DataHub Quickstart Guide

  1. Install docker and docker-compose (if using Linux). Make sure to allocate enough hardware resources for Docker engine. Tested & confirmed config: 2 CPUs, 8GB RAM, 2GB Swap area.
  2. Open Docker either from the command line or the desktop app and ensure it is up and running.
  3. Clone this repo and cd into the root directory of the cloned repository.
  4. Run the following command to download and run all Docker containers locally:
    ./docker/quickstart.sh
    This step takes a while to run the first time, and it may be difficult to tell if DataHub is fully up and running from the combined log. Please use this guide to verify that each container is running correctly.

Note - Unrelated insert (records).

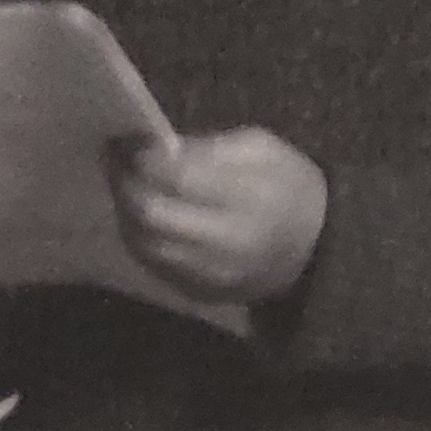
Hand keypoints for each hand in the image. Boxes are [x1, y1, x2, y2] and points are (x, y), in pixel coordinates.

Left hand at [106, 127, 327, 306]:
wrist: (315, 250)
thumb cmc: (289, 186)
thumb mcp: (263, 148)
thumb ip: (210, 147)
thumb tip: (158, 149)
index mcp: (249, 199)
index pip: (179, 179)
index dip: (143, 157)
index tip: (128, 136)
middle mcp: (226, 244)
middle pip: (152, 216)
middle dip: (124, 182)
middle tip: (115, 156)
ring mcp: (209, 276)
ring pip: (142, 244)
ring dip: (125, 210)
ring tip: (123, 181)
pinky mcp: (198, 294)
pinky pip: (152, 264)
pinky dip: (138, 235)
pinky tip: (139, 212)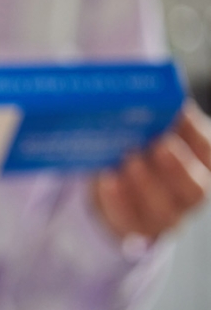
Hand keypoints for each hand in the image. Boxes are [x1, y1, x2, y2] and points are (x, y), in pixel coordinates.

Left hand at [94, 100, 210, 241]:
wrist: (110, 184)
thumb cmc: (134, 145)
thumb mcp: (144, 128)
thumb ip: (147, 113)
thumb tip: (138, 81)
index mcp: (200, 163)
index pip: (208, 152)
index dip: (196, 133)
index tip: (179, 111)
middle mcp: (189, 192)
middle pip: (195, 190)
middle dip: (177, 167)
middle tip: (158, 144)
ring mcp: (165, 215)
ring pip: (163, 210)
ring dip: (145, 184)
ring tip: (128, 160)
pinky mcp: (135, 228)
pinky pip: (128, 222)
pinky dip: (117, 201)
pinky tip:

  5. At this point, you should be able to start DataHub by opening http://localhost:9002 in your browser. You can sign in using datahub as username and any password (no password validation by default). However, you'll notice that no data has been ingested yet.
  6. To ingest provided sample data to DataHub, switch to a new terminal window, cd into the cloned datahub repo, and run the following command:
    ./docker/ingestion/ingestion.sh
    After running this, you should be able to see and search sample datasets in DataHub.
  7. That's it! To get some real data into DataHub, take a look at the ingestion framework.

Please refer to the debugging guide if you encounter any issues during the quickstart.